> Exercise goal
Would you print the records below from the first line through the line containing "Employee Core Module: Registro", skipping the pictures?

[Saved entries]

※ ※ ※

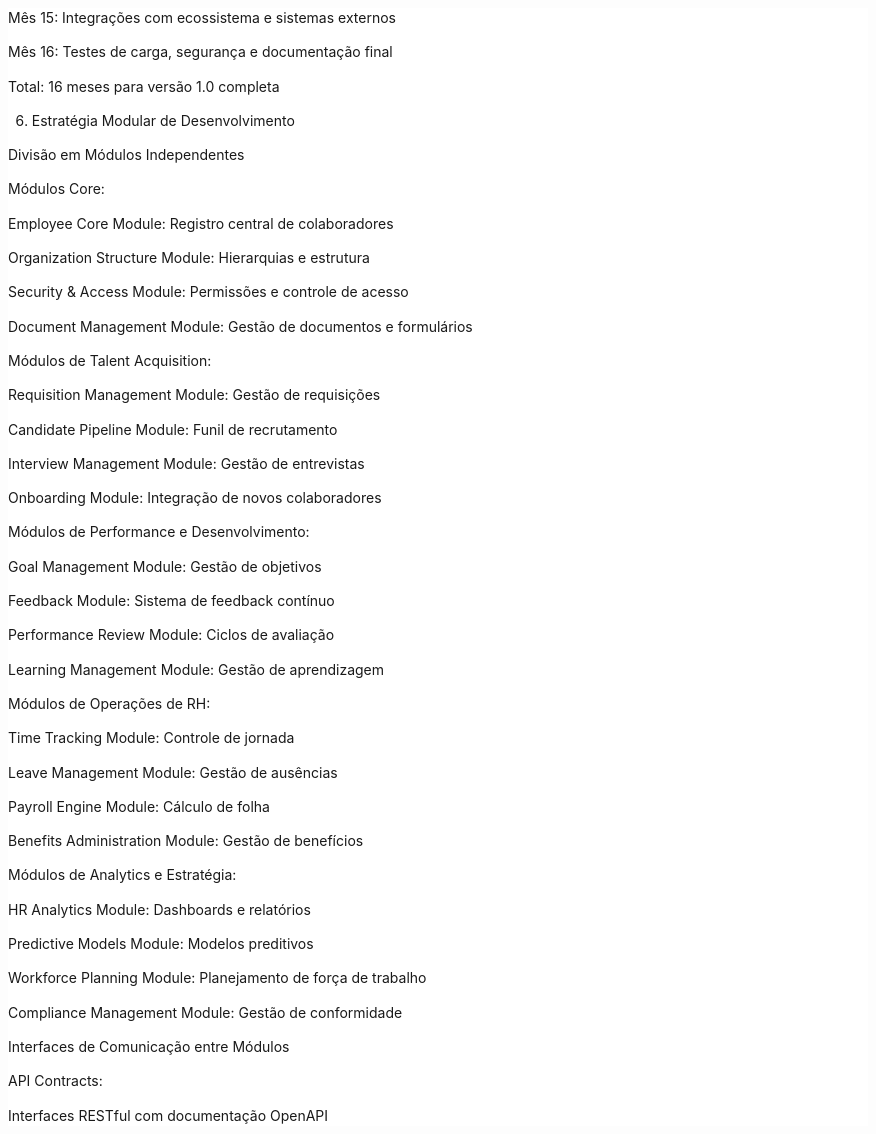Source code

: Mês 15: Integrações com ecossistema e sistemas externos

Mês 16: Testes de carga, segurança e documentação final

Total: 16 meses para versão 1.0 completa

6. Estratégia Modular de Desenvolvimento

Divisão em Módulos Independentes

Módulos Core:

Employee Core Module: Registro central de colaboradores

Organization Structure Module: Hierarquias e estrutura

Security & Access Module: Permissões e controle de acesso

Document Management Module: Gestão de documentos e formulários

Módulos de Talent Acquisition:

Requisition Management Module: Gestão de requisições

Candidate Pipeline Module: Funil de recrutamento

Interview Management Module: Gestão de entrevistas

Onboarding Module: Integração de novos colaboradores

Módulos de Performance e Desenvolvimento:

Goal Management Module: Gestão de objetivos

Feedback Module: Sistema de feedback contínuo

Performance Review Module: Ciclos de avaliação

Learning Management Module: Gestão de aprendizagem

Módulos de Operações de RH:

Time Tracking Module: Controle de jornada

Leave Management Module: Gestão de ausências

Payroll Engine Module: Cálculo de folha

Benefits Administration Module: Gestão de benefícios

Módulos de Analytics e Estratégia:

HR Analytics Module: Dashboards e relatórios

Predictive Models Module: Modelos preditivos

Workforce Planning Module: Planejamento de força de trabalho

Compliance Management Module: Gestão de conformidade

Interfaces de Comunicação entre Módulos

API Contracts:

Interfaces RESTful com documentação OpenAPI
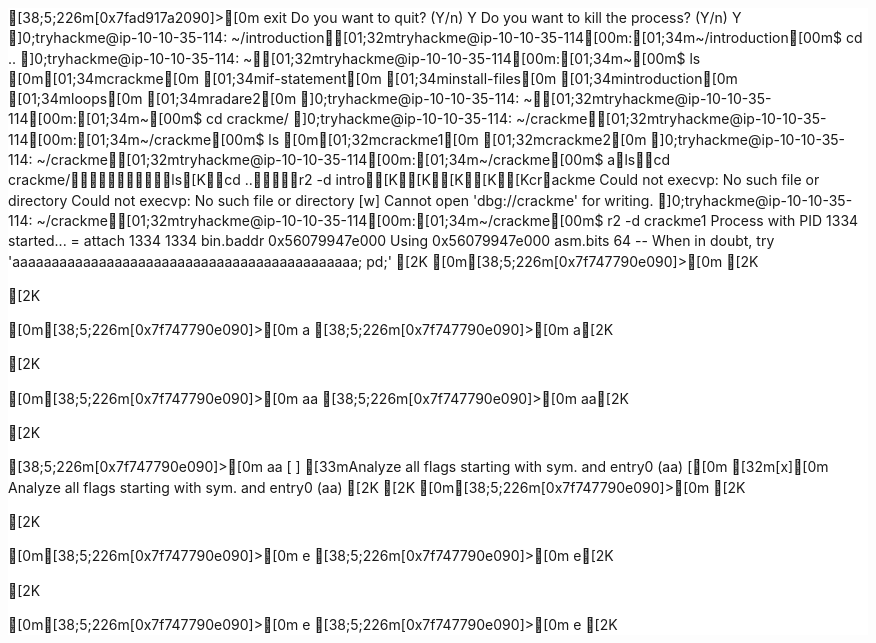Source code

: [38;5;226m[0x7fad917a2090]>[0m exit
Do you want to quit? (Y/n) Y
Do you want to kill the process? (Y/n) Y
]0;tryhackme@ip-10-10-35-114: ~/introduction[01;32mtryhackme@ip-10-10-35-114[00m:[01;34m~/introduction[00m$ cd ..
]0;tryhackme@ip-10-10-35-114: ~[01;32mtryhackme@ip-10-10-35-114[00m:[01;34m~[00m$ ls
[0m[01;34mcrackme[0m  [01;34mif-statement[0m  [01;34minstall-files[0m  [01;34mintroduction[0m  [01;34mloops[0m  [01;34mradare2[0m
]0;tryhackme@ip-10-10-35-114: ~[01;32mtryhackme@ip-10-10-35-114[00m:[01;34m~[00m$ cd crackme/
]0;tryhackme@ip-10-10-35-114: ~/crackme[01;32mtryhackme@ip-10-10-35-114[00m:[01;34m~/crackme[00m$ ls
[0m[01;32mcrackme1[0m  [01;32mcrackme2[0m
]0;tryhackme@ip-10-10-35-114: ~/crackme[01;32mtryhackme@ip-10-10-35-114[00m:[01;34m~/crackme[00m$ alscd crackme/ls[Kcd ..r2 -d intro[K[K[K[K[Kcrackme
Could not execvp: No such file or directory
Could not execvp: No such file or directory
[w] Cannot open 'dbg://crackme' for writing.
]0;tryhackme@ip-10-10-35-114: ~/crackme[01;32mtryhackme@ip-10-10-35-114[00m:[01;34m~/crackme[00m$ r2 -d crackme1
Process with PID 1334 started...
= attach 1334 1334
bin.baddr 0x56079947e000
Using 0x56079947e000
asm.bits 64
 -- When in doubt, try 'aaaaaaaaaaaaaaaaaaaaaaaaaaaaaaaaaaaaaaaaaaaa; pd;'
[2K
[0m[38;5;226m[0x7f747790e090]>[0m [2K

[2K

[0m[38;5;226m[0x7f747790e090]>[0m a
[38;5;226m[0x7f747790e090]>[0m a[2K

[2K

[0m[38;5;226m[0x7f747790e090]>[0m aa
[38;5;226m[0x7f747790e090]>[0m aa[2K

[2K

[38;5;226m[0x7f747790e090]>[0m aa
[ ] [33mAnalyze all flags starting with sym. and entry0 (aa)
[[0m
[32m[x][0m Analyze all flags starting with sym. and entry0 (aa)
[2K
[2K
[0m[38;5;226m[0x7f747790e090]>[0m [2K

[2K

[0m[38;5;226m[0x7f747790e090]>[0m e
[38;5;226m[0x7f747790e090]>[0m e[2K

[2K

[0m[38;5;226m[0x7f747790e090]>[0m e 
[38;5;226m[0x7f747790e090]>[0m e [2K
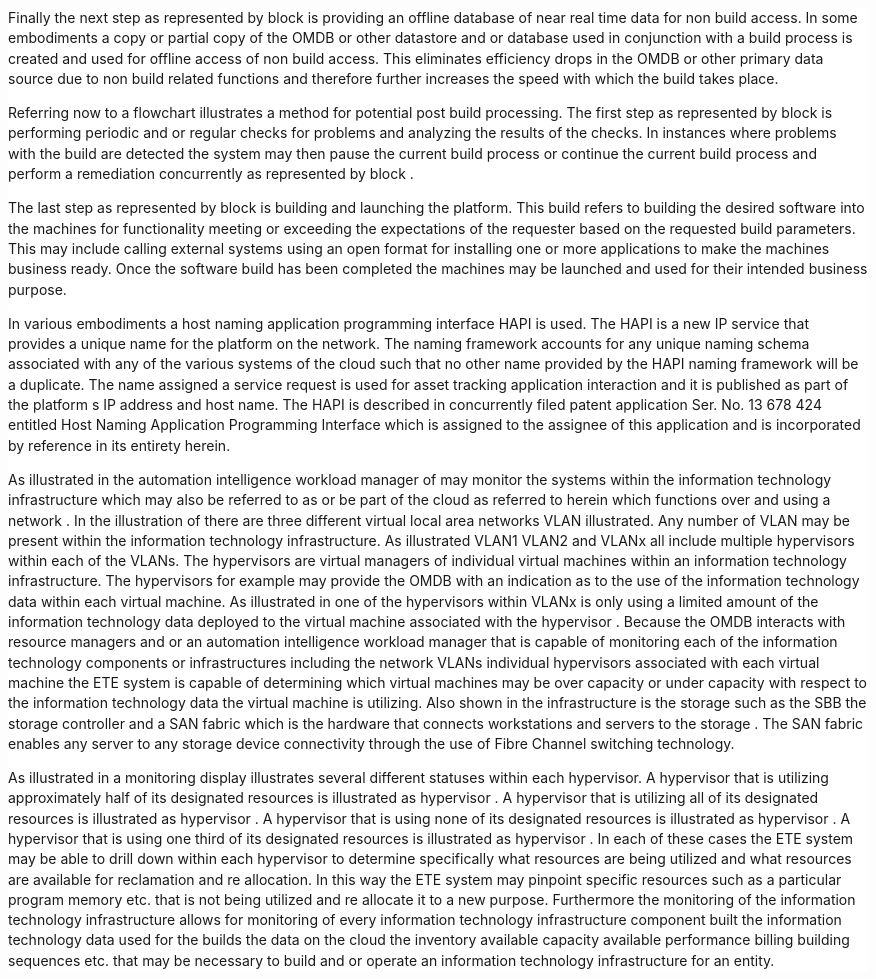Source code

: Finally the next step as represented by block is providing an offline database of near real time data for non build access. In some embodiments a copy or partial copy of the OMDB or other datastore and or database used in conjunction with a build process is created and used for offline access of non build access. This eliminates efficiency drops in the OMDB or other primary data source due to non build related functions and therefore further increases the speed with which the build takes place.

Referring now to a flowchart illustrates a method for potential post build processing. The first step as represented by block is performing periodic and or regular checks for problems and analyzing the results of the checks. In instances where problems with the build are detected the system may then pause the current build process or continue the current build process and perform a remediation concurrently as represented by block .

The last step as represented by block is building and launching the platform. This build refers to building the desired software into the machines for functionality meeting or exceeding the expectations of the requester based on the requested build parameters. This may include calling external systems using an open format for installing one or more applications to make the machines business ready. Once the software build has been completed the machines may be launched and used for their intended business purpose.

In various embodiments a host naming application programming interface HAPI is used. The HAPI is a new IP service that provides a unique name for the platform on the network. The naming framework accounts for any unique naming schema associated with any of the various systems of the cloud such that no other name provided by the HAPI naming framework will be a duplicate. The name assigned a service request is used for asset tracking application interaction and it is published as part of the platform s IP address and host name. The HAPI is described in concurrently filed patent application Ser. No. 13 678 424 entitled Host Naming Application Programming Interface which is assigned to the assignee of this application and is incorporated by reference in its entirety herein.

As illustrated in the automation intelligence workload manager of may monitor the systems within the information technology infrastructure which may also be referred to as or be part of the cloud as referred to herein which functions over and using a network . In the illustration of there are three different virtual local area networks VLAN illustrated. Any number of VLAN may be present within the information technology infrastructure. As illustrated VLAN1 VLAN2 and VLANx all include multiple hypervisors within each of the VLANs. The hypervisors are virtual managers of individual virtual machines within an information technology infrastructure. The hypervisors for example may provide the OMDB with an indication as to the use of the information technology data within each virtual machine. As illustrated in one of the hypervisors within VLANx is only using a limited amount of the information technology data deployed to the virtual machine associated with the hypervisor . Because the OMDB interacts with resource managers and or an automation intelligence workload manager that is capable of monitoring each of the information technology components or infrastructures including the network VLANs individual hypervisors associated with each virtual machine the ETE system is capable of determining which virtual machines may be over capacity or under capacity with respect to the information technology data the virtual machine is utilizing. Also shown in the infrastructure is the storage such as the SBB the storage controller and a SAN fabric which is the hardware that connects workstations and servers to the storage . The SAN fabric enables any server to any storage device connectivity through the use of Fibre Channel switching technology.

As illustrated in a monitoring display illustrates several different statuses within each hypervisor. A hypervisor that is utilizing approximately half of its designated resources is illustrated as hypervisor . A hypervisor that is utilizing all of its designated resources is illustrated as hypervisor . A hypervisor that is using none of its designated resources is illustrated as hypervisor . A hypervisor that is using one third of its designated resources is illustrated as hypervisor . In each of these cases the ETE system may be able to drill down within each hypervisor to determine specifically what resources are being utilized and what resources are available for reclamation and re allocation. In this way the ETE system may pinpoint specific resources such as a particular program memory etc. that is not being utilized and re allocate it to a new purpose. Furthermore the monitoring of the information technology infrastructure allows for monitoring of every information technology infrastructure component built the information technology data used for the builds the data on the cloud the inventory available capacity available performance billing building sequences etc. that may be necessary to build and or operate an information technology infrastructure for an entity.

※ ※ ※

> Written answer
Source code

: Mês 15: Integrações com ecossistema e sistemas externos

Mês 16: Testes de carga, segurança e documentação final

Total: 16 meses para versão 1.0 completa

6. Estratégia Modular de Desenvolvimento

Divisão em Módulos Independentes

Módulos Core:

Employee Core Module: Registro central de colaboradores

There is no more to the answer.